(TRY IT):
Copy every line that contains the string "Росток" from the entries below.

┌────────

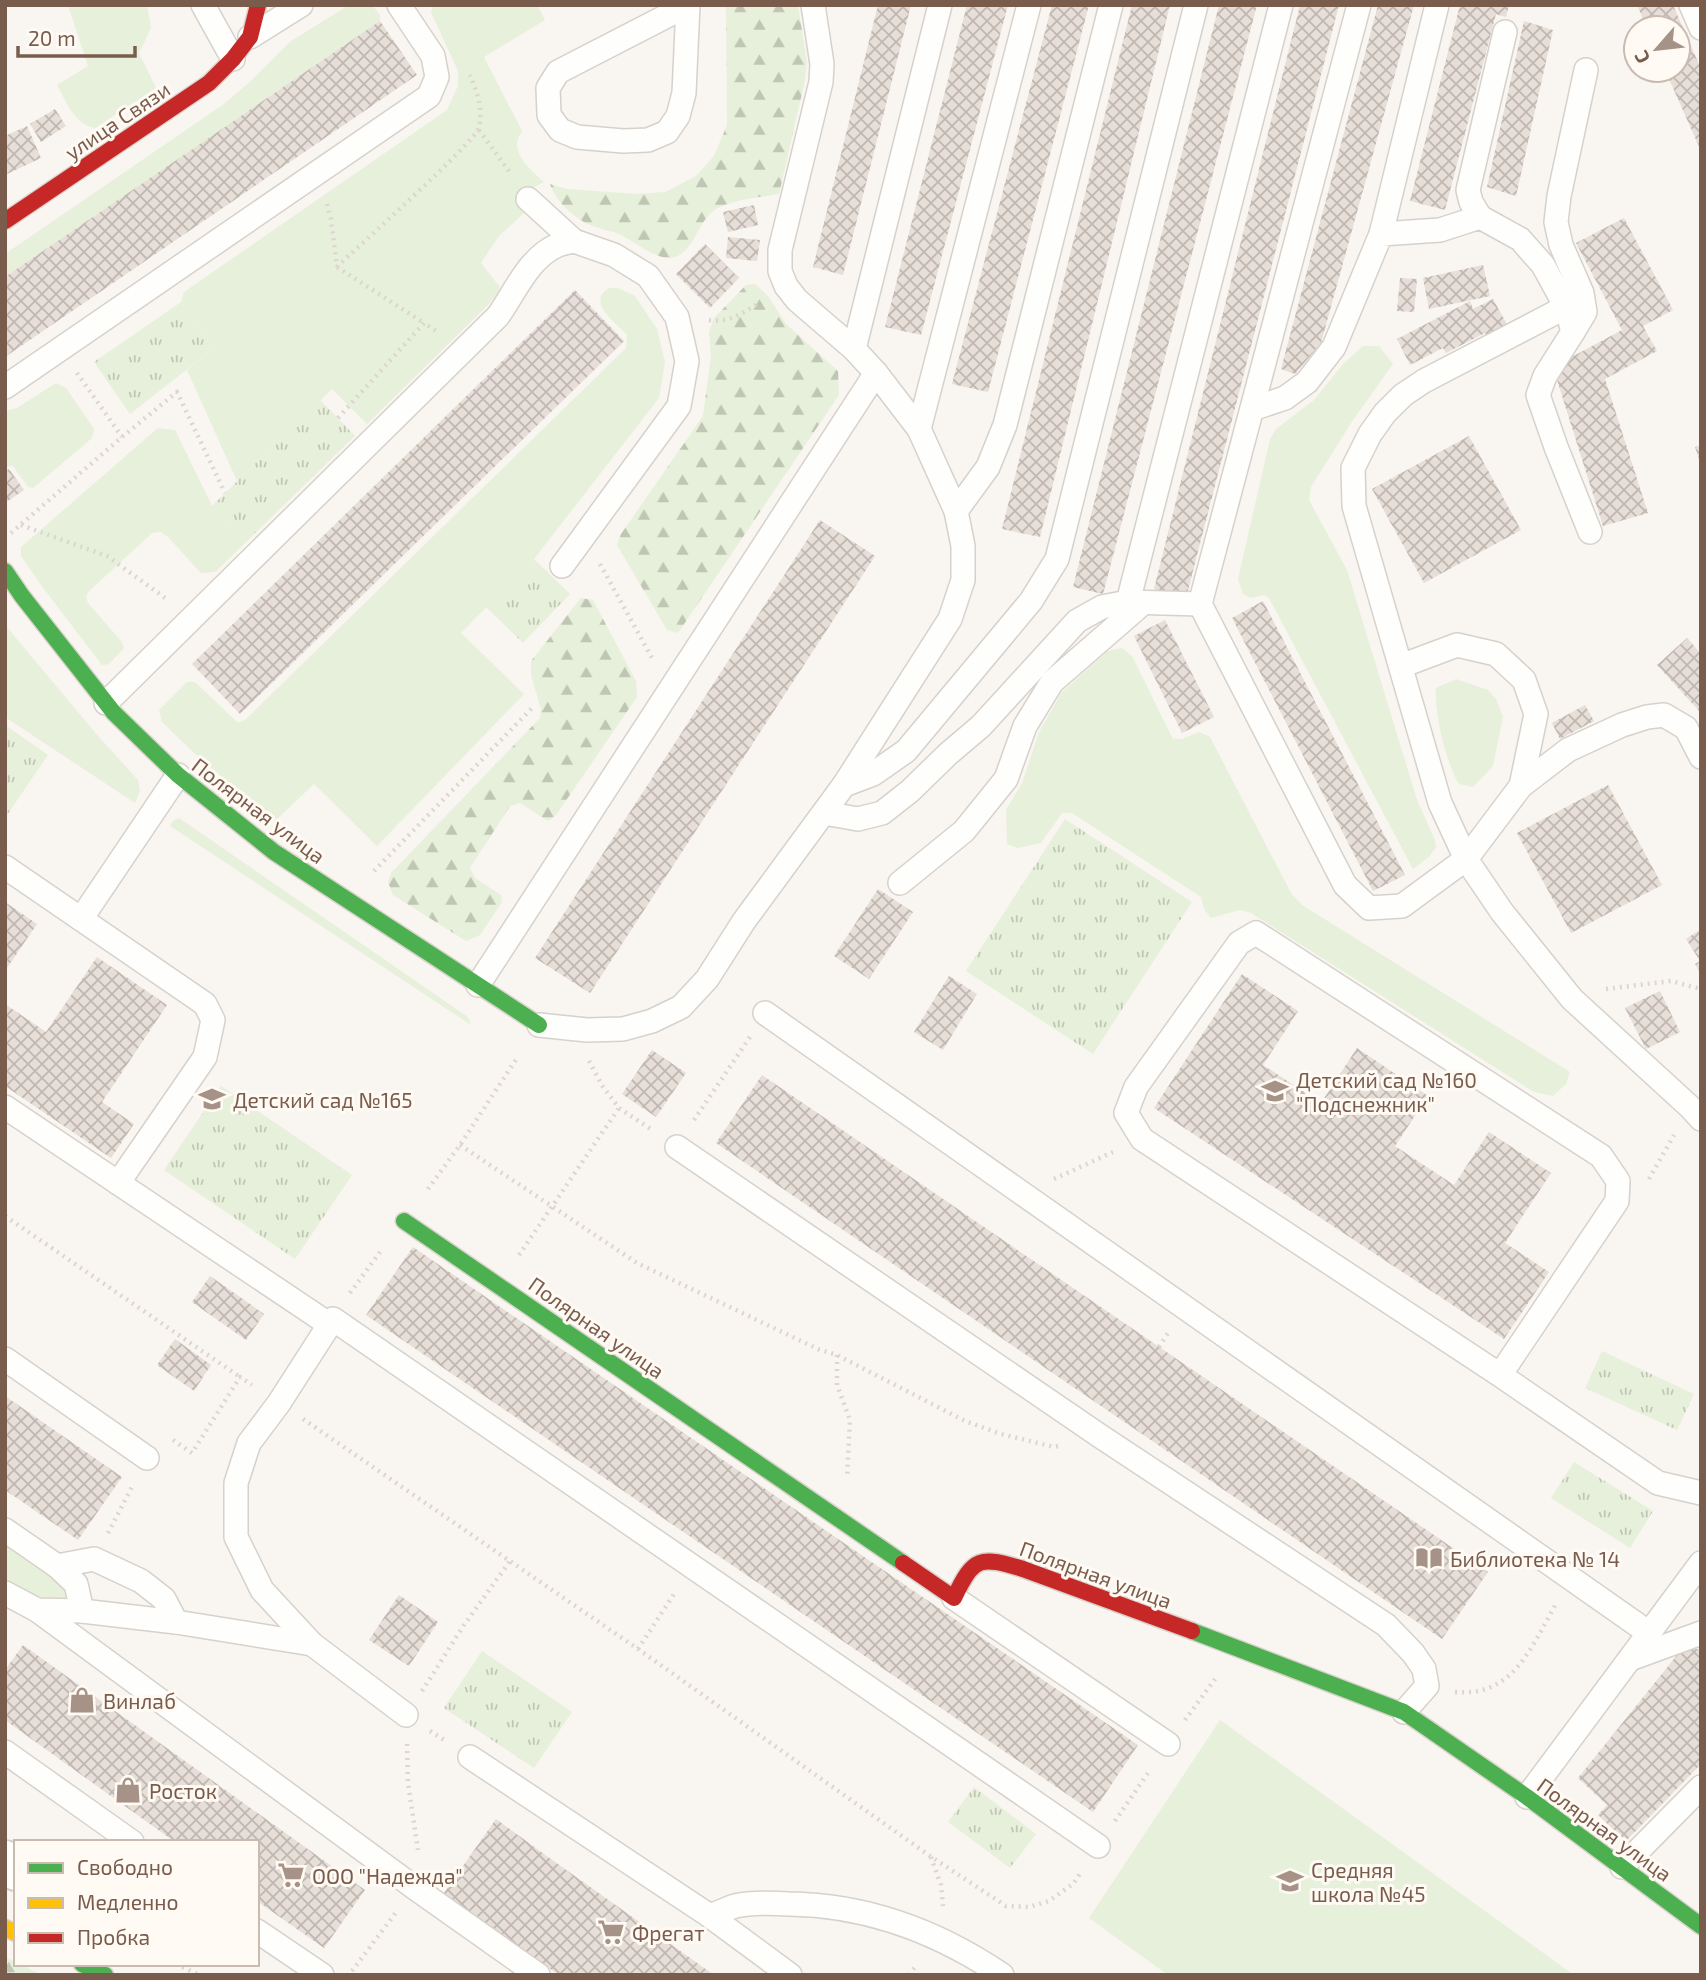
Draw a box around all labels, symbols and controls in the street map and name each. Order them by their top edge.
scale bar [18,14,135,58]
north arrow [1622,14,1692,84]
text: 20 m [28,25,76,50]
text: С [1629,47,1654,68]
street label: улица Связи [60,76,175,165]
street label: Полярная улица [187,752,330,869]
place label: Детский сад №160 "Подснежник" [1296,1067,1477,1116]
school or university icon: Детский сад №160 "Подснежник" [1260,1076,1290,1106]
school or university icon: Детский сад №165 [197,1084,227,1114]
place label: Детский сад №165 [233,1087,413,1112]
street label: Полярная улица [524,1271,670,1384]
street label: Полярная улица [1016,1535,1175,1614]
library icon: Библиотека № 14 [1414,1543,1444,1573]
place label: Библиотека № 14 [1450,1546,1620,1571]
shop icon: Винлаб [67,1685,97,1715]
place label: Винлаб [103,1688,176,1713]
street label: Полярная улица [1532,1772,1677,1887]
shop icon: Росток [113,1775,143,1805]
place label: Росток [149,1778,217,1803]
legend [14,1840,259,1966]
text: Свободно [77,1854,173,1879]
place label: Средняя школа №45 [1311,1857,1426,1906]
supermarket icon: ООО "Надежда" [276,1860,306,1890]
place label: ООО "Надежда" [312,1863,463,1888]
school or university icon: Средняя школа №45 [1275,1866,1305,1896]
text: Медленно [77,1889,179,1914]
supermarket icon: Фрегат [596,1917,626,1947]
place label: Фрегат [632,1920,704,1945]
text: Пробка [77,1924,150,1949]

└────────

(ANSWER FOR THIS EXERCISE):
shop icon: Росток [113,1775,143,1805]
place label: Росток [149,1778,217,1803]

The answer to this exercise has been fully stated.